Concern grows for future of red-cockaded woodpeckers
Readers in Montgomery County are concerned about Texas Senate Bill 1964, filed at the behest of Texas A&M University to allow construction of educational and research facilities in W. G. Jones State Forest, home to the endangered red-cockaded woodpecker.
The proposed legislation would encompass the southern boundary of the forest to include 178-acres, the equivalent of 135 football fields.
I share people’s concern for the little woodpecker that is no bigger than a cardinal and with black and white barring on the back, a clean white cheek and a wisp of red feathers on the side of the male’s head resembling a tiny ribbon or cockade.
I also share people’s love of the lush 1,725-acre remnant of Southern pine forest that once blanketed Maryland to Houston.
Diminution of that vast forest began with European settlement and continued into the 20th century. The forest depletion drove the red-cockaded woodpecker from a one time population of more than 1.5 million birds to fewer than 11,000 by 1999.
The birds clung to pockets of native pine woodlands in places such as Jones State Forest, established in 1926 for research into forest management by Texas A&M Forestry Service. In 1949, it was named for pioneering Texas conservationist William Goodrich Jones.
Jones Forest includes longleaf and shortleaf pines standing in an open timberland with grassy savannas and herbaceous plants but absent thick woody undergrowth.
Red-cockaded woodpeckers require that kind of pine forest redolent of their ancestral forest with an open view and flight path to nesting cavities and foraging areas. They’re the only North American woodpeckers that build nest cavities in living pine trees.

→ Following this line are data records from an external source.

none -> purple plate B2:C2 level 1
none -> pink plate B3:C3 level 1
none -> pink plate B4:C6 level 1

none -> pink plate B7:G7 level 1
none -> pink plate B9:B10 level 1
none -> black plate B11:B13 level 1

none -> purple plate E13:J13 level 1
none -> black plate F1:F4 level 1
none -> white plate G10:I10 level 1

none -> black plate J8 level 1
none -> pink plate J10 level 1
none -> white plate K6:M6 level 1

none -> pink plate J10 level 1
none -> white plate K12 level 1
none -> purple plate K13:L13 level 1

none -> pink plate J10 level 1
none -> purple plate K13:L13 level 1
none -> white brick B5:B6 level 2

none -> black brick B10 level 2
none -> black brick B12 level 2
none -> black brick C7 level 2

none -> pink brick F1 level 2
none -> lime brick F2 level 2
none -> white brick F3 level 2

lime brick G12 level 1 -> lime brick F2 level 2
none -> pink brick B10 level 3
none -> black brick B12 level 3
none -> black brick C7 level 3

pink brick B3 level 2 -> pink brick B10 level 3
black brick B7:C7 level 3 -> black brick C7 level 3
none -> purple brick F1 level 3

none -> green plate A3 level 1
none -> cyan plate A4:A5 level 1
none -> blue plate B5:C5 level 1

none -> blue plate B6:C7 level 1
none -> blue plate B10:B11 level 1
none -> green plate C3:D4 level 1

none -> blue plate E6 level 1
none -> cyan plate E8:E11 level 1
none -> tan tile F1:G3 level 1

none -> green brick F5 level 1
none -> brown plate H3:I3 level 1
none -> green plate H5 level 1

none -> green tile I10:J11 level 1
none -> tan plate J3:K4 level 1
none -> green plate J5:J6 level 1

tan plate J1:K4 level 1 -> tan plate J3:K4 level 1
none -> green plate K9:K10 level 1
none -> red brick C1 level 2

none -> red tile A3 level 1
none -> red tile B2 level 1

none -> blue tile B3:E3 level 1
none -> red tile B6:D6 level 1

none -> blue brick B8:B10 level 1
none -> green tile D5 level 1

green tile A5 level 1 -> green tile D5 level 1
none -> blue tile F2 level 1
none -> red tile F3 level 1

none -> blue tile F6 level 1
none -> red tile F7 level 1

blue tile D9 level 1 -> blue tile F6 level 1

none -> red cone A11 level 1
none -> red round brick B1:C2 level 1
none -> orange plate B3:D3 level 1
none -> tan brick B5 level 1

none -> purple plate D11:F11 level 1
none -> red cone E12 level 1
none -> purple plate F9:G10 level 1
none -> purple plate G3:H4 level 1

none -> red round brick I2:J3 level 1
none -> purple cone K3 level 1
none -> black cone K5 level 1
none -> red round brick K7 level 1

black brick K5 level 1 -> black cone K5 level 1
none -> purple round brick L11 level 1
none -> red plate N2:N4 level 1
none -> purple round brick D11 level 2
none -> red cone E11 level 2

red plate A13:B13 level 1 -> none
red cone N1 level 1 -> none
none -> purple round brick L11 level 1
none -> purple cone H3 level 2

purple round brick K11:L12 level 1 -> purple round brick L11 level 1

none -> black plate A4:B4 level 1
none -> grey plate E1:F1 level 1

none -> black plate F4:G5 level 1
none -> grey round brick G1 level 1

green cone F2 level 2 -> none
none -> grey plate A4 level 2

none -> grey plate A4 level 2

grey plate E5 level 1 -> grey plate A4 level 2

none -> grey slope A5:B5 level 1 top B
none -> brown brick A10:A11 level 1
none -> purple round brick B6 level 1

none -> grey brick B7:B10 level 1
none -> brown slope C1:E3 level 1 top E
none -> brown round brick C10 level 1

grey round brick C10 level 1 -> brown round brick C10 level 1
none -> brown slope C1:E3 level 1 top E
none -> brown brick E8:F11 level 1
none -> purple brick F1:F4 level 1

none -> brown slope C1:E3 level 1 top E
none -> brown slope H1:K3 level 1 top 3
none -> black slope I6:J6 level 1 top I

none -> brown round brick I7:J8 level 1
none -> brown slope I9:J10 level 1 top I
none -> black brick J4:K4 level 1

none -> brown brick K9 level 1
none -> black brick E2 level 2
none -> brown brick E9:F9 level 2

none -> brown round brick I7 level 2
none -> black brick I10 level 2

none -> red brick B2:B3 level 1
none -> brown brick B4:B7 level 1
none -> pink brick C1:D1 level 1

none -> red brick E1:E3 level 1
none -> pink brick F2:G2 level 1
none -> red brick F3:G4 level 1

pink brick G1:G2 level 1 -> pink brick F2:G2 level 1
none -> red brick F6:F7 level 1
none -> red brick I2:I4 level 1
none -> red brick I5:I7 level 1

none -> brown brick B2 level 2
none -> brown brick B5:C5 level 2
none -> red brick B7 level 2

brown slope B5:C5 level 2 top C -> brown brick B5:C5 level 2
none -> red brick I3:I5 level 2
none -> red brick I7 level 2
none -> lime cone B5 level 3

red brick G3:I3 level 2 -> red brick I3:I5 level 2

The woodpeckers pound out a cavity by boring about a 3-inch hole angled upwards into the sapwood and then drilling 7-inches downward. The woodpeckers prefer a fungus-infested pine, a condition called red-heart disease that softens the tree’s pulp.
They then chip away bark around the entrance hole where they drill tiny resin wells into the tree. Sticky pine sap oozes from the wells and drools down the tree trunk beneath the entrance hole to prevent predators, such as black rat snakes, from reaching the cavity.
The birds construct several cavities among a cluster of trees where the family clan works cooperatively to raise their young during spring and summer.
Thanks to intervention by wildlife officials throughout the South, populations of red-cockaded woodpeckers have rebounded from 11,000 to more than 15,500 birds. Future population gains depend on undeveloped breeding outposts like Jones State Forest.